Par Jérôme Bois • Publié le 30/06/20

Deuxième séance du conseil municipal, lundi 29 juin, les élus aixois sont entrés dans le vif du sujet, avec des points à débattre, des thèmes rabâchés, des marronniers replantés. Parmi eux, le festival Musilac – on le sait annulé cet été, repoussé à 2021 – et cette subvention de 200 000 euros attribuée en dépit de la non-tenue de cette édition. De l’argent public adressé à une société privée, une équation qui ne cesse de faire bondir, dans la cité thermale.

Julien Doré, un souvenir lumineux…

« Ça revient tous les ans, c’est à se demander si certains d’entre vous ne veulent pas le voir disparaître, purement et simplement. Chaque année il y a des critiques. C’est une société privée, je sais bien, nous ne sommes pas des saltimbanques non plus. Tous les festivals qui, en France, recevaient ces aides publiques les ont vues majorées. Oui, il n’y a pas eu de festival cette année mais il y a une série de professionnels, de sous-traitants, d’artisans qui en vivent ». Renaud Beretti s’est agacé de voir une nouvelle fois le festival Musilac soumis au supplice de la question à travers les aides publiques qui lui sont versées. Et tant pis s’il s’agissait, lundi 29 juin lors de la deuxième séance du conseil de cette mandature, d’aides versées en dépit de l’annulation de l’édition 2020. En journalisme, ressortir annuellement un sujet s’appelle un marronnier. Cette année, pourtant, c’est un peu plus que cela. « Sans ces aides, c’était vraisemblablement un festival qui disparaissait » , concluait le maire. Depuis des lustres, la grasse subvention versée (lire plus bas) chaque année à l’organisateur du festival fait frémir les élus des diverses oppositions. Pensez donc, une subvention à une société privée… 
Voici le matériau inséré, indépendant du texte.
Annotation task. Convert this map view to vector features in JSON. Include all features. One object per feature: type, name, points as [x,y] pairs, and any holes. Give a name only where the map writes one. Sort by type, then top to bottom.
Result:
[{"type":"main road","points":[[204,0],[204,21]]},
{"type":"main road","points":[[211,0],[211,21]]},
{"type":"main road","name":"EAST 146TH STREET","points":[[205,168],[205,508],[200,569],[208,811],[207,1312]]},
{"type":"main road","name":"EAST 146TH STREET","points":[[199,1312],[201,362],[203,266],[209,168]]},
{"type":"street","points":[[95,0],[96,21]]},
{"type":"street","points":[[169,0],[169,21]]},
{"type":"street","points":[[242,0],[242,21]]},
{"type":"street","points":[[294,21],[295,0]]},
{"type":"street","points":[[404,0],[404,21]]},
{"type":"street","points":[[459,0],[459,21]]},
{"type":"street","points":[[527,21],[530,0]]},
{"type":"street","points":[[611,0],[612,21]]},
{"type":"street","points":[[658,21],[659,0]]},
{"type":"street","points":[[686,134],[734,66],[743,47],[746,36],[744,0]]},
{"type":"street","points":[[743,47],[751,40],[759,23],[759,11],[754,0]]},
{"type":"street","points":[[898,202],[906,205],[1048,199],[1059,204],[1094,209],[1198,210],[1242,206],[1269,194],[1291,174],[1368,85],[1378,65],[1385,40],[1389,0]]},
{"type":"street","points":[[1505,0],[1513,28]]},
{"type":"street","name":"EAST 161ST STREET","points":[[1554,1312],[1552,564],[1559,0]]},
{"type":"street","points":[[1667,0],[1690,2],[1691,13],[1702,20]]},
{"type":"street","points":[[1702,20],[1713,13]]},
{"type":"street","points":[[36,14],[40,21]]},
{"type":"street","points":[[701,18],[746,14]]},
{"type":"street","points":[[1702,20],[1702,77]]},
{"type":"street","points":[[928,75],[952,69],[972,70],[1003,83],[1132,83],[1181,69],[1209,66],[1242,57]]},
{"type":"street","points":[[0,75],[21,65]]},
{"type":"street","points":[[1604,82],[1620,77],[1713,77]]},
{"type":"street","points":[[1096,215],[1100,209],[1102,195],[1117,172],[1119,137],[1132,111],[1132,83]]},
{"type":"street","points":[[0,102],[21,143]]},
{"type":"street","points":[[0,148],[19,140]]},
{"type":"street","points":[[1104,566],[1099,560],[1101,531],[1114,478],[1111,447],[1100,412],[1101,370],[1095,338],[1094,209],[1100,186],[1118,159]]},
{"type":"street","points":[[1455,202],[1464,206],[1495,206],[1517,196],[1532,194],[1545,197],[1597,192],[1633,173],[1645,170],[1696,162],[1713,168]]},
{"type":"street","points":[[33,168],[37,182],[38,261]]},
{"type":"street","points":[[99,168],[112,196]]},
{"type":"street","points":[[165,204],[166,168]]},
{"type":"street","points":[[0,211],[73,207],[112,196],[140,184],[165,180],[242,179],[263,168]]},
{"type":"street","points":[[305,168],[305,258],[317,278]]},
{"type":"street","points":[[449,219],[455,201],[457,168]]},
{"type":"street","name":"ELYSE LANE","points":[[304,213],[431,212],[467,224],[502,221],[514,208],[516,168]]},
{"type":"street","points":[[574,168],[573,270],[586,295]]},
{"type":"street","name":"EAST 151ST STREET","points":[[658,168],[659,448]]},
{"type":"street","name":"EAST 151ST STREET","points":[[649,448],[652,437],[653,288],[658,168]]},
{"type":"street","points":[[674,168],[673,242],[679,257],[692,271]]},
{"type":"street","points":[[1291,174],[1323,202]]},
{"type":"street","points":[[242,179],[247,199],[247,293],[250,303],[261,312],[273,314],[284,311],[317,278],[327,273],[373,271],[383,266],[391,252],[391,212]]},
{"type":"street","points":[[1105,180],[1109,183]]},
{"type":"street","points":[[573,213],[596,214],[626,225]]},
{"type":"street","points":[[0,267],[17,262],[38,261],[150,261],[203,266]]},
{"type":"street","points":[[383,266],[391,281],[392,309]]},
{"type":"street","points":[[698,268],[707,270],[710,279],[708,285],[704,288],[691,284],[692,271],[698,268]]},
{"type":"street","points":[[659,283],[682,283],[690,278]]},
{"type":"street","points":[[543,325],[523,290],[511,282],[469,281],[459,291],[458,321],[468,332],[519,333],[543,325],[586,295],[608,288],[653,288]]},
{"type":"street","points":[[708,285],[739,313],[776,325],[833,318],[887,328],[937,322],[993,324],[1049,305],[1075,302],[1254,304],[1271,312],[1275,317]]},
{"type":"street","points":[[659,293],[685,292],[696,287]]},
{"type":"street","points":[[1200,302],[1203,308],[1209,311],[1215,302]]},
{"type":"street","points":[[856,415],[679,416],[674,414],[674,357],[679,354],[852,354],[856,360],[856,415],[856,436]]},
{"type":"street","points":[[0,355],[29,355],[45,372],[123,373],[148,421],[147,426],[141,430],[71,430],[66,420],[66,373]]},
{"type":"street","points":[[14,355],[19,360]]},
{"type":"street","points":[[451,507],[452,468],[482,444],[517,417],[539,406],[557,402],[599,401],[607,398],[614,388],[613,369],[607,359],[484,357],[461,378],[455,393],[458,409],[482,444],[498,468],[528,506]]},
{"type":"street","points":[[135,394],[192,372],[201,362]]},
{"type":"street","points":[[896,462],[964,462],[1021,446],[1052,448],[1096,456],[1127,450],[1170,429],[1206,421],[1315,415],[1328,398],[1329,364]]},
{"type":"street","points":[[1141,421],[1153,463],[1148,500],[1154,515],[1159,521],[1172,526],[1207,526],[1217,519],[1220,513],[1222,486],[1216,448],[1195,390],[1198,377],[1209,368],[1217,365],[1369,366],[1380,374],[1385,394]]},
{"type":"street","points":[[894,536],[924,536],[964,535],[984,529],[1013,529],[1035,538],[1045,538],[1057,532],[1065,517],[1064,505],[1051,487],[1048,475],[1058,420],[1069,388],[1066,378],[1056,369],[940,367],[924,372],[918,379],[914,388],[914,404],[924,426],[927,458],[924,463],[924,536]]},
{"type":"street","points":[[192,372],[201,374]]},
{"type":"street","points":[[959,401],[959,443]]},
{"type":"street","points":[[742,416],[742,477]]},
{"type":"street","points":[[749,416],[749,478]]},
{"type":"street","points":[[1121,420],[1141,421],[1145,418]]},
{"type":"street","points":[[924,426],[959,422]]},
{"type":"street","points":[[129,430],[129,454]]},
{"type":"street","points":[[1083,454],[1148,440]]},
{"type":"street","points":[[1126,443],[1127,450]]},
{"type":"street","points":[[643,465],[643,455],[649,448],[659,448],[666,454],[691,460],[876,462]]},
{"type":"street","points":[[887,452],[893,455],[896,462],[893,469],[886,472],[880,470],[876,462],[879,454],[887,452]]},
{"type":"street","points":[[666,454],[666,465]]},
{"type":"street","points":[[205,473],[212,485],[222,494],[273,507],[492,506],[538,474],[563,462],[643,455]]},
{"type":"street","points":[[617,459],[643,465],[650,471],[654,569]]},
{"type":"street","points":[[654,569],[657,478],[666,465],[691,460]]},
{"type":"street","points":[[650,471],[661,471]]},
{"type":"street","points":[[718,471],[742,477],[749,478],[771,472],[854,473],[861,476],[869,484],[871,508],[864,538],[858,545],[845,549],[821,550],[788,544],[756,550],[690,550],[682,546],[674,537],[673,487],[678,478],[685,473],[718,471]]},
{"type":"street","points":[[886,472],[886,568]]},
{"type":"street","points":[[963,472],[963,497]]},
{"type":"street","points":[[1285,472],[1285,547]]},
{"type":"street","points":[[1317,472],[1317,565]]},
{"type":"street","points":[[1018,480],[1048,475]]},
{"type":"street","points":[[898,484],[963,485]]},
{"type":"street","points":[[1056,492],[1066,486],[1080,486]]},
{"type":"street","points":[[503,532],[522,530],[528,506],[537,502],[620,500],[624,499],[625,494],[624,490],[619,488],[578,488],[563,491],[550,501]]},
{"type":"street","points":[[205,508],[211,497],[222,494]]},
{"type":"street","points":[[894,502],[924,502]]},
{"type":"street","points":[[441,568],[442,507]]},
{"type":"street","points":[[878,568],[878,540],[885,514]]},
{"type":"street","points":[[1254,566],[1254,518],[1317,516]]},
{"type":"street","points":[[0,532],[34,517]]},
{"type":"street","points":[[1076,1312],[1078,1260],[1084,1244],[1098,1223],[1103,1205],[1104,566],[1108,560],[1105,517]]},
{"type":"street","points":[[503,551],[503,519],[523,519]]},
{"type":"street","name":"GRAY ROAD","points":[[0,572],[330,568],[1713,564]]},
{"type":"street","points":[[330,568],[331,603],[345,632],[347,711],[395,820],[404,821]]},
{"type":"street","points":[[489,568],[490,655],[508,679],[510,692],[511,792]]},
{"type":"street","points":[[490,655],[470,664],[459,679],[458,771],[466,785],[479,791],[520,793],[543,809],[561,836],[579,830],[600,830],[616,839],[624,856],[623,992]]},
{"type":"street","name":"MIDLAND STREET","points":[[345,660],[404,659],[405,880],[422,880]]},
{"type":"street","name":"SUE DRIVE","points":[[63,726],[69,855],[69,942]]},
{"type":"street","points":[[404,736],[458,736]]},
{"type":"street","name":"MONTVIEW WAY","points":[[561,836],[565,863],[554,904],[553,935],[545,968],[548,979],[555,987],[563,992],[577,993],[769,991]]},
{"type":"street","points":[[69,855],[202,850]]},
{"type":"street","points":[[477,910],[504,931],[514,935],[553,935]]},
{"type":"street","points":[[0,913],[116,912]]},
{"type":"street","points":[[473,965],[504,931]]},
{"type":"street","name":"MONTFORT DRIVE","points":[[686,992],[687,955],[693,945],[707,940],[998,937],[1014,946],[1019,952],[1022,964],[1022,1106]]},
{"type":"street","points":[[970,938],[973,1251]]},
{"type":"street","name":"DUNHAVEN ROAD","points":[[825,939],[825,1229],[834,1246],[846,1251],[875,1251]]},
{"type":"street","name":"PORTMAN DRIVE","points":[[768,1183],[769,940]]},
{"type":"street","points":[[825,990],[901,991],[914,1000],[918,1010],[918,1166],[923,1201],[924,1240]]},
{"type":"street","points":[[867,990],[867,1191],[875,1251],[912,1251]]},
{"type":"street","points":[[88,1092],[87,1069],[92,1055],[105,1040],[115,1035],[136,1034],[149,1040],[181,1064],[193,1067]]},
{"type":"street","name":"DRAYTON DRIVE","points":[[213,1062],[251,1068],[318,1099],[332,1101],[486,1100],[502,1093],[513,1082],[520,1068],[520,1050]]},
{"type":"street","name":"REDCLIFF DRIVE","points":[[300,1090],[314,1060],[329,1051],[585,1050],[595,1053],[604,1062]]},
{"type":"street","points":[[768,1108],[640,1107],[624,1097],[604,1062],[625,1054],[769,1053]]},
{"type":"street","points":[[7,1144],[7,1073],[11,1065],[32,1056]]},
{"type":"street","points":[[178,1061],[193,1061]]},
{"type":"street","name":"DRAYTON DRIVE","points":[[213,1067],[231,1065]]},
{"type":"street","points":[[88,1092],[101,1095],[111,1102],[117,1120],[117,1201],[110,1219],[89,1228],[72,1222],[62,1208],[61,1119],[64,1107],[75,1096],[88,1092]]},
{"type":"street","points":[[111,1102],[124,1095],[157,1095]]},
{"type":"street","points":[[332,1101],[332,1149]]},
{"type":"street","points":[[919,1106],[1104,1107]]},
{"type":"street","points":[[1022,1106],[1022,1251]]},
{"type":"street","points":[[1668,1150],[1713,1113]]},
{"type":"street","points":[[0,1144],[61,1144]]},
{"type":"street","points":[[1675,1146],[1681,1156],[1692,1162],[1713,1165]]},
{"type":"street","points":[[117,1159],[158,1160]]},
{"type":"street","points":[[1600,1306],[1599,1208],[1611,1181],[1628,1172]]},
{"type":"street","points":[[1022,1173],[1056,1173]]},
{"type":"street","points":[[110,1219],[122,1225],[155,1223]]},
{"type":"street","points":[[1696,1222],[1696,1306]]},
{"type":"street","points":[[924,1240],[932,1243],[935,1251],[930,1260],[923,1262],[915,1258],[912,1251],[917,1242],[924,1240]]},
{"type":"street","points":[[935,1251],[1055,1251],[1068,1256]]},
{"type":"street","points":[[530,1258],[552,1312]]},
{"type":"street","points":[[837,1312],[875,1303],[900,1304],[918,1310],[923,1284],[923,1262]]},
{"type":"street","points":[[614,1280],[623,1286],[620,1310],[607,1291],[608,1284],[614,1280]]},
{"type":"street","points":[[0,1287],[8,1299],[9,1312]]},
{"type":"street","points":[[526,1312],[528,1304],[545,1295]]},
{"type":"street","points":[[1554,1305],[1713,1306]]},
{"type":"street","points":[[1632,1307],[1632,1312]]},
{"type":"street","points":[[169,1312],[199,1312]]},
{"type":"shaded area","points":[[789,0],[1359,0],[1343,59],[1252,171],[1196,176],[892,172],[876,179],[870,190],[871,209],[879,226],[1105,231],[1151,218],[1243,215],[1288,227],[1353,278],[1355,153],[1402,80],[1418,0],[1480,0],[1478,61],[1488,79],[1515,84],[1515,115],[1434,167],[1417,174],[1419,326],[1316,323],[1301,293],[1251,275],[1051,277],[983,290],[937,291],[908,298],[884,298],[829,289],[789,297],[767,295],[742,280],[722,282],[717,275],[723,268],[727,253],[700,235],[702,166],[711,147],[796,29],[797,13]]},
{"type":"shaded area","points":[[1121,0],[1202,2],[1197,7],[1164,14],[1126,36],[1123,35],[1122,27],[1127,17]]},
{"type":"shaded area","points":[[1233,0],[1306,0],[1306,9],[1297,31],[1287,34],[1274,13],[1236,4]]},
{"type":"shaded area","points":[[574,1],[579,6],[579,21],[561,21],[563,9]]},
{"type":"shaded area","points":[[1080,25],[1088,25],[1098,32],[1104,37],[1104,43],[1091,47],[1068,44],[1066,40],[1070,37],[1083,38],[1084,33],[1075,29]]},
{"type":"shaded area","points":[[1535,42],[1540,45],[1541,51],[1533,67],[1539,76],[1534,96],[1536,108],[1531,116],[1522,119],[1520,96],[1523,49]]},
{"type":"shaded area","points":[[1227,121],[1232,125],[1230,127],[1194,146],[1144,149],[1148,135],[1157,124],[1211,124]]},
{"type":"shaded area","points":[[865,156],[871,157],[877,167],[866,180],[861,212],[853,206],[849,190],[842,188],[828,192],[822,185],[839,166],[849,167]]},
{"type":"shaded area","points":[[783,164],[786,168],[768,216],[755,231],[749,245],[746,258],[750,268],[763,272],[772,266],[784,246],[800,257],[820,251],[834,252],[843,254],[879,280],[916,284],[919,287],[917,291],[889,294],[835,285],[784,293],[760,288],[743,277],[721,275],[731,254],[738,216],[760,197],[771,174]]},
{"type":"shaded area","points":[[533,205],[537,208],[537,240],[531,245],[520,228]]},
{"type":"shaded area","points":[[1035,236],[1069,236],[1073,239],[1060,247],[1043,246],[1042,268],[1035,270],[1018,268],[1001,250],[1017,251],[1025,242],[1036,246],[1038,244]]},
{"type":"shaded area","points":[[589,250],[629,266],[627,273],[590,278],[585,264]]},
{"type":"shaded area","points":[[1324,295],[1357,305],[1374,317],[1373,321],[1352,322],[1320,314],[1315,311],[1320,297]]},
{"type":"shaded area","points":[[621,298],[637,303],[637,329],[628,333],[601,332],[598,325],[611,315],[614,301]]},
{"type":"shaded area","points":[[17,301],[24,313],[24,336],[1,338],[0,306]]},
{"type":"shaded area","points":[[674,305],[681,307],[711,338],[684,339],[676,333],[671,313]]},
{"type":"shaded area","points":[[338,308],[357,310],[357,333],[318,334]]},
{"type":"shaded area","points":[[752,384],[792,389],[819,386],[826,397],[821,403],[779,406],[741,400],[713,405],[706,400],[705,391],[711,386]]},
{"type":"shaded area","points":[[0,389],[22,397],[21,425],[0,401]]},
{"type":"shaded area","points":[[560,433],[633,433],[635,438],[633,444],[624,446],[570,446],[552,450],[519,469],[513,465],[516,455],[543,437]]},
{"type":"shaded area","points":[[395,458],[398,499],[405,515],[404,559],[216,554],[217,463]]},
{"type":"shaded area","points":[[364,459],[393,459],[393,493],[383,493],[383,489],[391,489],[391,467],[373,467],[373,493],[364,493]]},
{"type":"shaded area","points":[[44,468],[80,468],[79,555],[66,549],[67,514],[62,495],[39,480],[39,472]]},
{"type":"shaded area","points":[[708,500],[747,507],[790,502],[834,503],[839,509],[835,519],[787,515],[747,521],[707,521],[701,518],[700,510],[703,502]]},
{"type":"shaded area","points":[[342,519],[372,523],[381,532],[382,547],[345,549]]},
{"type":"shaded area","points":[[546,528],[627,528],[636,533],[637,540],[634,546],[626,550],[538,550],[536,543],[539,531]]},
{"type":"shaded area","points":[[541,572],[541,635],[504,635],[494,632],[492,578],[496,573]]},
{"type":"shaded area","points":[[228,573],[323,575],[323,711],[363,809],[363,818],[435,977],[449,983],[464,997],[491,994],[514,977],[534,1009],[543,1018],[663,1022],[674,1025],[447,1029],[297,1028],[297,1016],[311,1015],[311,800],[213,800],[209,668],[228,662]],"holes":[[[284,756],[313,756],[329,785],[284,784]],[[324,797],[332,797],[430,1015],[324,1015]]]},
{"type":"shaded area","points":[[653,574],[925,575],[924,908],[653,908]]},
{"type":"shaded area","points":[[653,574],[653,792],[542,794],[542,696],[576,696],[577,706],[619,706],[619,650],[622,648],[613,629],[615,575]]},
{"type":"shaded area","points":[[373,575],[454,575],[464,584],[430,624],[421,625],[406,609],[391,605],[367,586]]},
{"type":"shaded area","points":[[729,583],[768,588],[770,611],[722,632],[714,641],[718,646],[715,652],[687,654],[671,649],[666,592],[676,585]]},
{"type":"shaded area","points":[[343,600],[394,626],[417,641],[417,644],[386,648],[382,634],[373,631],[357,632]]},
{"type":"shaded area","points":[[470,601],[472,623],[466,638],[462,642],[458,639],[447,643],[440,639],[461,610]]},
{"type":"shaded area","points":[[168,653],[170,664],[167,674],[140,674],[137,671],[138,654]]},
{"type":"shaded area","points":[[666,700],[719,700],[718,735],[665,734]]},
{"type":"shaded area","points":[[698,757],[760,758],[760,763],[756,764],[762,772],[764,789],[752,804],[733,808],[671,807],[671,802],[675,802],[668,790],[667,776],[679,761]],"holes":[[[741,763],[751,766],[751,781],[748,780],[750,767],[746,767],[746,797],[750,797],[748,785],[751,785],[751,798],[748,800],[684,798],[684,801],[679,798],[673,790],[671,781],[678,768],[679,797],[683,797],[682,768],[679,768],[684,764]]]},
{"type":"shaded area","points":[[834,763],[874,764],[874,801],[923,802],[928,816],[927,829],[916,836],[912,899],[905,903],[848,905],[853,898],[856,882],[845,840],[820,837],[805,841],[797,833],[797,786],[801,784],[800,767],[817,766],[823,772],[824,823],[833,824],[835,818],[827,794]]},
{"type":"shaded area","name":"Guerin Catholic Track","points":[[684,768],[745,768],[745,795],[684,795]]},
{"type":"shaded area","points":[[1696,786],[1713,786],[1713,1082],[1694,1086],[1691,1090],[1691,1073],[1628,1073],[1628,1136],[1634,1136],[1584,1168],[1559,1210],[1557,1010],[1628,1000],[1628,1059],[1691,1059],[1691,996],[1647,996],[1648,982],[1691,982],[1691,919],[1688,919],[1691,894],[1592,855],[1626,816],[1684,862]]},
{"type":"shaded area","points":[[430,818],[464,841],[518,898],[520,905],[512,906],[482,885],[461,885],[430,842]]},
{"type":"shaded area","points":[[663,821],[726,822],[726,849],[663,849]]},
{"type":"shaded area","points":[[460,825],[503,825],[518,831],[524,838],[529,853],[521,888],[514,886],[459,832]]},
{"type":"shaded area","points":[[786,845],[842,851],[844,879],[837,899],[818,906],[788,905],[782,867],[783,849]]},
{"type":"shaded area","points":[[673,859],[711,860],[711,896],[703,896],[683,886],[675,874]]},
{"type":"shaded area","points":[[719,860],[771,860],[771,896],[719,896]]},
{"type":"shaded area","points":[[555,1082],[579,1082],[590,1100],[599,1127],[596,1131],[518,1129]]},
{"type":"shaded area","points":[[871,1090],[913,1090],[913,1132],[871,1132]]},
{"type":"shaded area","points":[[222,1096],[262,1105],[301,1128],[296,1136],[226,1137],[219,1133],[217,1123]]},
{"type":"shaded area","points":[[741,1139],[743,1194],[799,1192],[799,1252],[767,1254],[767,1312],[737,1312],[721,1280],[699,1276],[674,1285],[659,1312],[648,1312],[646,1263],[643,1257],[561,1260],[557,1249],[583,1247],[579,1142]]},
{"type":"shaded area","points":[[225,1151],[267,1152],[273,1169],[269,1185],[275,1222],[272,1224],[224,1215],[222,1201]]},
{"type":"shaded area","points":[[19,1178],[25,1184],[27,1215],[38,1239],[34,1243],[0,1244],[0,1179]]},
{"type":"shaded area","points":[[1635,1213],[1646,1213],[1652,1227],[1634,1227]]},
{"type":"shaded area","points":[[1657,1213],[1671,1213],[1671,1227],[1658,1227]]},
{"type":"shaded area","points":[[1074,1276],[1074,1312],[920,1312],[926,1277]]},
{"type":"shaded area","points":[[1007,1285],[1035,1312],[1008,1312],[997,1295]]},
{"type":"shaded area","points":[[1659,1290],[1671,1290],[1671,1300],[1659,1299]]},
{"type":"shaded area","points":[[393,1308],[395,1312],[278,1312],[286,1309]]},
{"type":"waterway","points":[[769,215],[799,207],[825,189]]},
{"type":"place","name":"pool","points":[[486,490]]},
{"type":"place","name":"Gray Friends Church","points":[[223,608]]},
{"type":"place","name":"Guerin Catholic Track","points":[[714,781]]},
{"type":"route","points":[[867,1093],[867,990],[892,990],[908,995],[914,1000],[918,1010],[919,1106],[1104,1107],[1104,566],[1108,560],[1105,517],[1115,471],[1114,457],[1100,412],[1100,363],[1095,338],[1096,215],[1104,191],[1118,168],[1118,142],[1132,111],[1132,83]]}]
« Musilac recevra 200 000 euros des contribuables aixois pour un festival qui n’a pas eu lieu ! »

Pourquoi, donc, remettre une pièce dans la machine, en juin 2020 ? Parce qu’André Gimenez, au moment d’approuver les aides de la ville aux commerces et aux associations sportives, s’est fendu d’un coup de gueule, inhabituel dans sa forme plus que dans le fond, typiquement gimenezien, soucieux des finances de chaque Aixois : « Il faut bien sûr aider tous ceux qui ont eu à souffrir de cet épisode inhabituel et grave. Mais attention à ne pas se tromper de cible et je m’interroge sur vos priorités. Les exonérations que vous proposez* concernent, vous le savez, de l’argent public issu de la poche des contribuables aixois. Ces mêmes contribuables à qui on demande et on demandera un effort ne sont-ils pas eux-mêmes en grande difficulté ? » Son plaidoyer se fit plus grave : « Ces sommes perdues par la ville – car il s’agit d’un cadeau et non pas comme le font l’Etat ou les banques, d’un report – devront être tôt ou tard récupérées pour construire nos budgets et il faudra donc penser à un plan drastique d’économies sur des dépenses non urgentes ou inutiles ».  Bouillant, l’élu a alors haussé le ton le ton : « Et je sais, même si je n’en ai pas trouvé trace dans les différents budgets que nous étudions ce soir, que la société organisatrice de Musilac recevra quand même une subvention des contribuables aixois de 200 000 euros pour un festival qui n’a pas eu lieu. Je sais déjà que vous me rétorquerez que c’était ça ou voir couler cette société privée. Chacun appréciera la situation et le choix de sauver cette entreprise non aixoise par rapport à certaines entreprises locales qui déposeront le bilan sans aucune aide et dans l’anonymat. Double peine en plus, car la ville n’aura aucune retombée économique. J’aurais aimé aussi que devant une telle décision il y ait, a minima, un échange entre conseillers élus par les Aixois. Mais là non plus rien et ça devient une habitude ». 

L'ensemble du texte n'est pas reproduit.